A three-man squad donned red commando berets and charged down to the machine room carrying large knives, Lincoln recalls. They slashed through the packaging, carried each box to a rack in the data center, plugged in power and network cords, inserted the magic floppy, and turned them on. The deadline was met. “I wish I had a picture,” he says.
Nerds on the Net
Still, Jackson and Lincoln admit, there are some problems a magic floppy and a lone systems administrator can’t solve. For instance, creating the magic floppy in the first place, or tailoring the software that brokers cooperation among a plethora of PCs to a particular hardware mix and configuration.
These are things for which Celera’s Peterson says he ungrudgingly pays to have Compaq at his side.
But Lincoln says that “thousands of nerds on the Net,” are at Incyte’s side. When a problem comes up with Linux or a Linux clustering application, he says, “I can get the guy who wrote a piece of software answering my questions. That’s never going to happen if I dial Sun’s 800 number.”
In particular, Lincoln says that Incyte has benefited from e-mail exchanges with the US National Center for Biotechnology Information in Bethesda, Md. The center’s BLAST tools were developed with an eye to Linux, and helping people run it is part of the institution’s mandate. “NCBI is an active part of the open source community,” he says.

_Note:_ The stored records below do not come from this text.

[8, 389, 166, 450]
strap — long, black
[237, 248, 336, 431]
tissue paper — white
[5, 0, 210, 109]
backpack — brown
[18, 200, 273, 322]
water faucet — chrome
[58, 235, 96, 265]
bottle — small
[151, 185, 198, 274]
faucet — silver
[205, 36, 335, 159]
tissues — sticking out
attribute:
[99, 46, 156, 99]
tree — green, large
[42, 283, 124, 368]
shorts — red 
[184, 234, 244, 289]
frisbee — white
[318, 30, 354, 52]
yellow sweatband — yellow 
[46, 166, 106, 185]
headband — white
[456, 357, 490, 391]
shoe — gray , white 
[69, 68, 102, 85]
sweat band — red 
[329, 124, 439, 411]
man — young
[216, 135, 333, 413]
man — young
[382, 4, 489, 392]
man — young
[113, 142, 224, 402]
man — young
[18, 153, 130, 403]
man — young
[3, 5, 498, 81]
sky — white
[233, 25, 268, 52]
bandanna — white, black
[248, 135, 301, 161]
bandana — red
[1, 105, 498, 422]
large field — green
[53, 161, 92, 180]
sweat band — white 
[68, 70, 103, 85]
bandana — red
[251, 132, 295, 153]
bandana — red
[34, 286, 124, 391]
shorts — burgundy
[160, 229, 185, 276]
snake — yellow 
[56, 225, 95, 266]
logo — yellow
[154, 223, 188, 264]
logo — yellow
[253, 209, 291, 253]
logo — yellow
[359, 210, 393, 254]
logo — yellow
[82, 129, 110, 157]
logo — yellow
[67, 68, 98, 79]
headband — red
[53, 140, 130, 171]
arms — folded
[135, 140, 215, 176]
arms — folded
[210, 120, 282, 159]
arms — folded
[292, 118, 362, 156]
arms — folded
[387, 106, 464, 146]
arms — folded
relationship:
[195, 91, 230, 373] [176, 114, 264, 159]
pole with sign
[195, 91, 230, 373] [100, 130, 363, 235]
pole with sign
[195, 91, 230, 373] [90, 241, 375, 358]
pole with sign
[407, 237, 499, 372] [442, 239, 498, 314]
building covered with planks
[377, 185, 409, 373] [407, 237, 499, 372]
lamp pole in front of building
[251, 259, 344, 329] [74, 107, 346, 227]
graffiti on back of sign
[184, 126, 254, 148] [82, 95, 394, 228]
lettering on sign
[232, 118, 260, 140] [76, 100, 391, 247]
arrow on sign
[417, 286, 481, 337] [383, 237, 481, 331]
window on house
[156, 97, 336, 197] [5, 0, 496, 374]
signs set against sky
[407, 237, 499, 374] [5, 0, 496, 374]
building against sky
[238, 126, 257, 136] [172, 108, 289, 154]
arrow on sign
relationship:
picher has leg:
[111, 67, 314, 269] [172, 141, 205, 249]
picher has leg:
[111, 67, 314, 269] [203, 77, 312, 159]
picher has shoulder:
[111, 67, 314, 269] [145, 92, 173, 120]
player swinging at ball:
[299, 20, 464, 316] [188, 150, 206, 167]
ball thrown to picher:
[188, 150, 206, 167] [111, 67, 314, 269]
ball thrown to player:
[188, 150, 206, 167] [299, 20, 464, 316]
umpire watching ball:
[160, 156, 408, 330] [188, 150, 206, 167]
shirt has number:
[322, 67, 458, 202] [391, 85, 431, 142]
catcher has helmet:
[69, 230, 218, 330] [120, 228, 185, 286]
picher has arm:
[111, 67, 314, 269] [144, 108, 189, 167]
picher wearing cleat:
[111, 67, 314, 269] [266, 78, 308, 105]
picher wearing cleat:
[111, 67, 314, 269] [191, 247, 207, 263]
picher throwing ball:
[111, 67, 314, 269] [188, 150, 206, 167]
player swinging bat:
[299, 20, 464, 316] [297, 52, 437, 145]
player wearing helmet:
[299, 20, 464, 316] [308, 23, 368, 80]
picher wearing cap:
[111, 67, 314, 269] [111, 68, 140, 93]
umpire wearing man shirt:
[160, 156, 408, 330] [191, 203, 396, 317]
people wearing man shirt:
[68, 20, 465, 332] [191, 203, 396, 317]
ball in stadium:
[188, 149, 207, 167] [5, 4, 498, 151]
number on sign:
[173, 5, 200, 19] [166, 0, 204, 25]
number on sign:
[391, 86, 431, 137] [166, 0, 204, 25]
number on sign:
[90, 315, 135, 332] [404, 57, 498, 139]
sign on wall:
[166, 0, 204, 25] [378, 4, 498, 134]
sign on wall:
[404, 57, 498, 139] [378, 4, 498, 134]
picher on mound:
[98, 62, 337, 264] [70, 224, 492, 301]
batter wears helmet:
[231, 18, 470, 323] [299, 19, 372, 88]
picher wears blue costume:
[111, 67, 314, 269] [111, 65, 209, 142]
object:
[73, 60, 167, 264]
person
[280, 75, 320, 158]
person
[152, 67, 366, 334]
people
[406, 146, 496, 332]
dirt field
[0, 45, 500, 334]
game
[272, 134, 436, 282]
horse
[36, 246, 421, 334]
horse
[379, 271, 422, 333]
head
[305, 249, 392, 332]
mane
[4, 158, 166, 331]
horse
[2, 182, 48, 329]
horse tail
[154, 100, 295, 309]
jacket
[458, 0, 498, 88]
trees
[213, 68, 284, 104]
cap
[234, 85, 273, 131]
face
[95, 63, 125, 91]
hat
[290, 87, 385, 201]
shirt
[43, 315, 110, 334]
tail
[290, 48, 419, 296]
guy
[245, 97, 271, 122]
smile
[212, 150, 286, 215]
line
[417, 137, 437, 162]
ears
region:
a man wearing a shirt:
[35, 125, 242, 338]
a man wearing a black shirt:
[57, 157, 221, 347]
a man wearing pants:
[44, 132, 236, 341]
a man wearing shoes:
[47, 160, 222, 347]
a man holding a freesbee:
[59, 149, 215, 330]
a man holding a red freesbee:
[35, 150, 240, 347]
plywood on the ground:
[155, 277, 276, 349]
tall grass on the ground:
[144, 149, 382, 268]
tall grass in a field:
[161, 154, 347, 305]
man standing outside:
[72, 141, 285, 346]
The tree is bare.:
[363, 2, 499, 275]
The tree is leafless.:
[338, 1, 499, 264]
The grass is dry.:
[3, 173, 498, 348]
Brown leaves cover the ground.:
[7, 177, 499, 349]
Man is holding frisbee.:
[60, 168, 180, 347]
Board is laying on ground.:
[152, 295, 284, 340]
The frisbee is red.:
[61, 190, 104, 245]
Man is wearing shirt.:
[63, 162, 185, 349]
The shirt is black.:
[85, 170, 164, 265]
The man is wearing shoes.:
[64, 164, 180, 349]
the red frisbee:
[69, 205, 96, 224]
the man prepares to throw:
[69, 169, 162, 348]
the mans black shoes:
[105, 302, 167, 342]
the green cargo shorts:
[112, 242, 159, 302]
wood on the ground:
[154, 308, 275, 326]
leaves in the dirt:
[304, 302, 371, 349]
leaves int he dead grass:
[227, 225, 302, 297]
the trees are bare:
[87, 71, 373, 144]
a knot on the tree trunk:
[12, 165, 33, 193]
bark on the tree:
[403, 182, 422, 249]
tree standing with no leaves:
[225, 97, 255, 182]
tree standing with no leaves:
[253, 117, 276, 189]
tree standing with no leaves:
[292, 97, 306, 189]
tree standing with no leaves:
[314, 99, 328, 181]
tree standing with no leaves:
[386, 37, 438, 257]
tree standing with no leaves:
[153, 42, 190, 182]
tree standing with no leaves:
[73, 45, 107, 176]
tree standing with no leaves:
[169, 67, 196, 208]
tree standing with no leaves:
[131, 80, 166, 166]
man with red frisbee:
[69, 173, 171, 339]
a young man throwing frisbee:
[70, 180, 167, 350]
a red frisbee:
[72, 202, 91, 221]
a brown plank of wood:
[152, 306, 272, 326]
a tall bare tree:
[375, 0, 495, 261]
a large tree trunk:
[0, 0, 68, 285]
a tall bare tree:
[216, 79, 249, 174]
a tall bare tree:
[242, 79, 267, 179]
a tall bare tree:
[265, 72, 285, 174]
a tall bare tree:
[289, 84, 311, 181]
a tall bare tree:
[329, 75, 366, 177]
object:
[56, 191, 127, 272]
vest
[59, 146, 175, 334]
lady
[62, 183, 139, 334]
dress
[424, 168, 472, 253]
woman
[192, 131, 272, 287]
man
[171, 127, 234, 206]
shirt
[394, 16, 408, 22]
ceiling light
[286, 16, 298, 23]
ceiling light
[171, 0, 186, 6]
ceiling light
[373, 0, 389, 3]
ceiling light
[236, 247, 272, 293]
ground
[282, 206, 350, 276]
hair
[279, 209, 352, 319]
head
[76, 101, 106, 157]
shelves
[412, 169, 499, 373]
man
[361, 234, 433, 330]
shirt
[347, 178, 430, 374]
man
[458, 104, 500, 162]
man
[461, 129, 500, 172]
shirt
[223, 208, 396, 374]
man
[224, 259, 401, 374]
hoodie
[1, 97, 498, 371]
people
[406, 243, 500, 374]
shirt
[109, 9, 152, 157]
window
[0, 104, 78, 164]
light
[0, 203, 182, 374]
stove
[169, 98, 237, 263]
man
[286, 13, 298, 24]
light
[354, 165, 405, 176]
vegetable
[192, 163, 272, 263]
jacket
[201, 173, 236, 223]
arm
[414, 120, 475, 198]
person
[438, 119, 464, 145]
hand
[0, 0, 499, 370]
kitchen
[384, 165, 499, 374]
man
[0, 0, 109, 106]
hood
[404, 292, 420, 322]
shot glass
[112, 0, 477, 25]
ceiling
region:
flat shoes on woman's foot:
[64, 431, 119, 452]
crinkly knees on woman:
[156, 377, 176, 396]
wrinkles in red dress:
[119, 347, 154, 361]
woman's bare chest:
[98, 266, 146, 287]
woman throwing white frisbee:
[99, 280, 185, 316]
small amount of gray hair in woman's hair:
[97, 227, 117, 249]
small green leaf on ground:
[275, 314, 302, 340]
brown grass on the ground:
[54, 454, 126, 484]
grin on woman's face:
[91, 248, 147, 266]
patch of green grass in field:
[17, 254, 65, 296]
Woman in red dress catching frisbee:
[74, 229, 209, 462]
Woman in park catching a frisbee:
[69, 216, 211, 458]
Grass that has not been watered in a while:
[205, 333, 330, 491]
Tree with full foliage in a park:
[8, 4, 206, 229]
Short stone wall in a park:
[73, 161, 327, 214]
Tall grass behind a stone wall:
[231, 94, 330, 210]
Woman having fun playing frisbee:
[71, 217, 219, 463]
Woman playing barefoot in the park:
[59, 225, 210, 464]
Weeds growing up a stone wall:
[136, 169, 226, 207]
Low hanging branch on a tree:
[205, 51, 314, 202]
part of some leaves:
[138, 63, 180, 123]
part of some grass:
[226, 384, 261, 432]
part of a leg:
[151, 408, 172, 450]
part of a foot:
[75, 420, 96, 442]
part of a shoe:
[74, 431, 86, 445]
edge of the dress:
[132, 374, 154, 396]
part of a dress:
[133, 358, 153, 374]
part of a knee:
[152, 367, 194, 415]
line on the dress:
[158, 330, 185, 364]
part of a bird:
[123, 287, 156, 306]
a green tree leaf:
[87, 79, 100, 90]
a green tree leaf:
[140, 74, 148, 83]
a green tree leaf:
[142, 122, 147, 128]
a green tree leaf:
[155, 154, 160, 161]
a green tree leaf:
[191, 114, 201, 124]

So why don’t more companies rely on the online community of Linux developers? “FUD,” says Jackson. “Fear, uncertainty, doubt.”
Lincoln cites the adage “No one ever got fired for buying IBM,” then coins his own: “If your goal is to kick butt you’ve got to take chances.”
Incyte Loves Linux
On the data center tour, Lincoln traces the evolution of his Linux cluster: from single-Pentium PCs to compact “two-way boxes” to his newest sleek, horizontally mounted boxes that hold four processors each. Pointing to one he says, “This is what we call, crassly and with apologies, the 69 configuration.”
Two two-way boards are sandwiched head-to-toe. Front and rear panels of the three-inch-thick boxes sprout cables. A rack of them packs 96 processors into four square feet of floor space.
Incyte fills new racks about once every other month. Switching to notebook-computer boards would allow processors to be added at double density, Lincoln says. This would be cool, but there’s no rush, he adds. For now, Incyte’s got the floor space.
“Optimizing bang for the buck” is what this approach is all about, he says. Four-way boards and top-model Pentiums would violate the principle, as would assigning jobs to Pentiums that run more cost-effectively on Alphas. Already, assembly jobs involving more than 5,000 sequences are automatically diverted to the data center’s Compaq boxes.
To be sure, the reasons Incyte loves Linux go a little deeper than dollars. Lincoln and Jackson don’t try to hide their nerdy preference for the “roll-your-own” approach. But, citing homemade robots and off-the-shelf sequencers that the company’s teams have reengineered, Lincoln observes that the attitude has served the company well.